Reporting on corporate misconduct decreases significantly if the company in question has a selective advertising partnership with the media. This is shown in a study by WiSo professor Marc Fischer.
Prof. Dr. Marc Fischer is the director of the Chair of Marketing Science and Analytics at the Faculty of Economics and Social Sciences at the University of Cologne. One of his research focuses is ethical misconduct.
Our society functions according to certain norms and values, which companies are also expected to follow. The media take on the role of a corrective authority. They publicly denounce the violation of such norms and are therefore still an important apparatus of society. Central to this is the question of how independently "the media" really act. Together with Samuel Stäbler (Assistant Professor at Tilburg University), Professor Fischer investigated the role of newspapers reporting on corporate misconduct. Over a period of six years, the researchers examined 50,000 articles from five countries to identify and analyse reports on corporate misconduct.
Professor Fischer now explains the central results in a new WiSo research video. It showed that only one in ten media companies reported on misconduct if the company concerned had an advertising partnership with the magazine.
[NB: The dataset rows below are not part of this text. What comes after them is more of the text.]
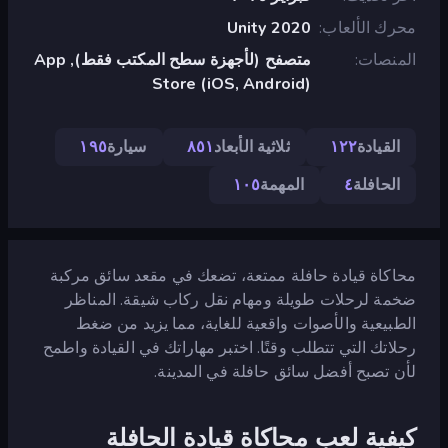
محرك الألعاب
Unity 2020
المنصات
متصفح (لأجهزة سطح المكتب فقط), App
Store (iOS, Android)
القيادة
١٢٢
ثلاثية الأبعاد
٨٥١
سيارة
١٩٥
الحافلة
٤
المهمة
١٠٥
محاكاة قيادة حافلة ممتعة، تضعك في مقعد سائق مركبة
ضخمة لرحلات طويلة ومهام نقل ركاب شيقة. المناظر
الطبيعية والأصوات واقعية للغاية، مما يزيد من ضغط
رحلاتك التي تتطلب وقتًا. اختبر مهاراتك في القيادة واطمح
لأن تصبح أفضل سائق حافلة في المدينة.
كيفية لعب محاكاة قيادة الحافلة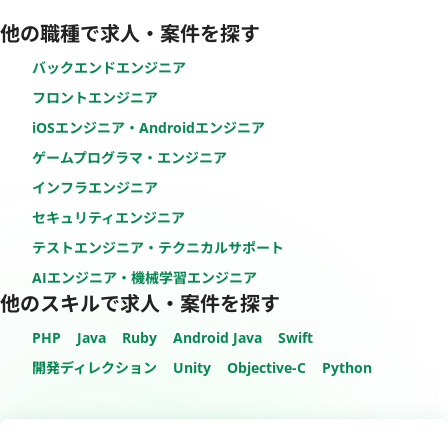
他の職種で求人・案件を探す
バックエンドエンジニア
フロントエンジニア
iOSエンジニア・Androidエンジニア
ゲームプログラマ・エンジニア
インフラエンジニア
セキュリティエンジニア
テストエンジニア・テクニカルサポート
AIエンジニア・機械学習エンジニア
他のスキルで求人・案件を探す
PHP
Java
Ruby
Android Java
Swift
開発ディレクション
Unity
Objective-C
Python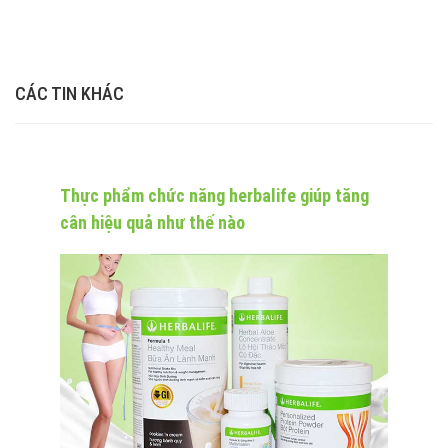
CÁC TIN KHÁC
Thực phẩm chức năng herbalife giúp tăng
cân hiệu quả như thế nào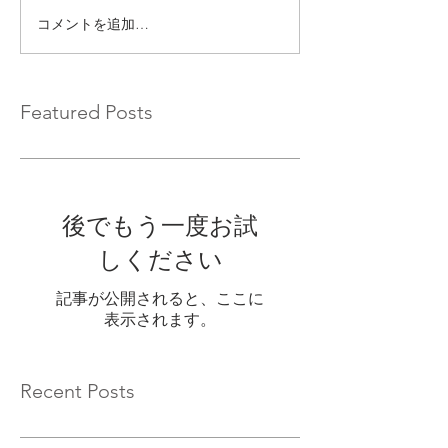
コメントを追加…
Featured Posts
後でもう一度お試
しください
記事が公開されると、ここに
表示されます。
Recent Posts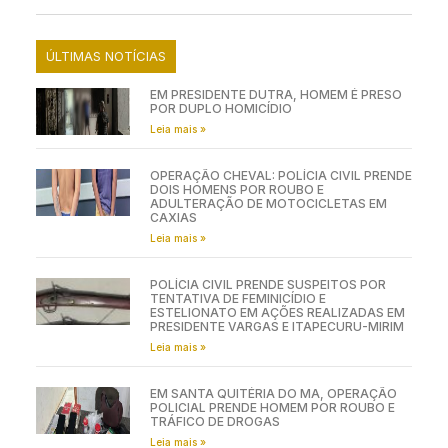
ÚLTIMAS NOTÍCIAS
EM PRESIDENTE DUTRA, HOMEM É PRESO
POR DUPLO HOMICÍDIO
Leia mais »
OPERAÇÃO CHEVAL: POLÍCIA CIVIL PRENDE
DOIS HOMENS POR ROUBO E
ADULTERAÇÃO DE MOTOCICLETAS EM
CAXIAS
Leia mais »
POLÍCIA CIVIL PRENDE SUSPEITOS POR
TENTATIVA DE FEMINICÍDIO E
ESTELIONATO EM AÇÕES REALIZADAS EM
PRESIDENTE VARGAS E ITAPECURU-MIRIM
Leia mais »
EM SANTA QUITÉRIA DO MA, OPERAÇÃO
POLICIAL PRENDE HOMEM POR ROUBO E
TRÁFICO DE DROGAS
Leia mais »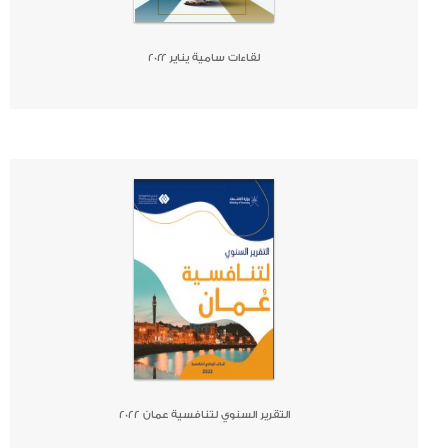
لقاءات سامية يناير ٢٠٢٢
صحيفة
جريدة
كتاب
التقرير السنوي لتنافسية عمان 2022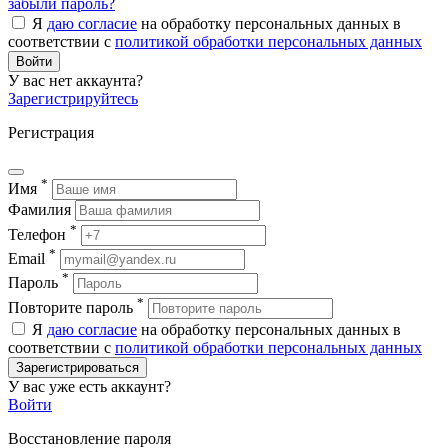
забыли пароль?
Я
даю согласие
на обработку персональных данных в
соответствии с
политикой обработки персональных данных
Войти
У вас нет аккаунта?
Зарегистрируйтесь
Регистрация
*
Имя
Фамилия
*
Телефон
*
Email
*
Пароль
*
Повторите пароль
Я
даю согласие
на обработку персональных данных в
соответствии с
политикой обработки персональных данных
Зарегистрироваться
У вас уже есть аккаунт?
Войти
Восстановление пароля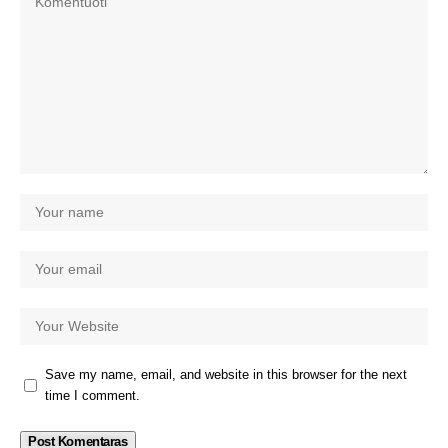
Save my name, email, and website in this browser for the next
time I comment.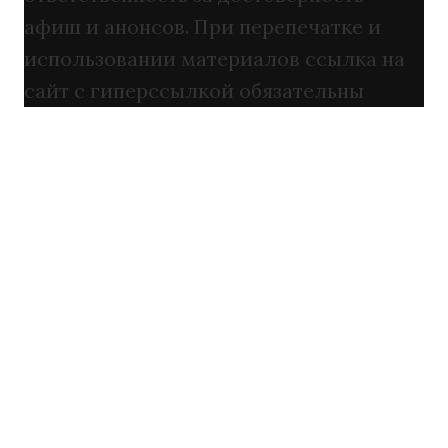
афиш и анонсов. При перепечатке и
использовании материалов ссылка на
сайт с гиперссылкой обязательны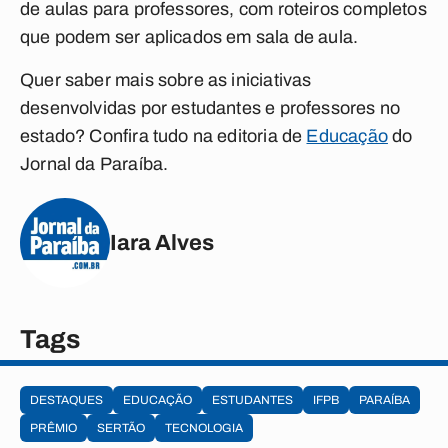
de aulas para professores, com roteiros completos
que podem ser aplicados em sala de aula.
Quer saber mais sobre as iniciativas
desenvolvidas por estudantes e professores no
estado? Confira tudo na editoria de
Educação
do
Jornal da Paraíba.
Iara Alves
Tags
DESTAQUES
EDUCAÇÃO
ESTUDANTES
IFPB
PARAÍBA
PRÊMIO
SERTÃO
TECNOLOGIA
On the other hand, the likelihood of reporting was up to 40% higher for a popular company than for less well-known corporations. Conclusion: The public media often do not fulfil the social norms themselves, whose compliance they massively demand from companies and politics. Nevertheless, media are still an important engine of society today. Raising awareness of the interconnections can therefore be a first step towards stronger compliance among the media themselves, even if they usually have to act in a corporate manner as well.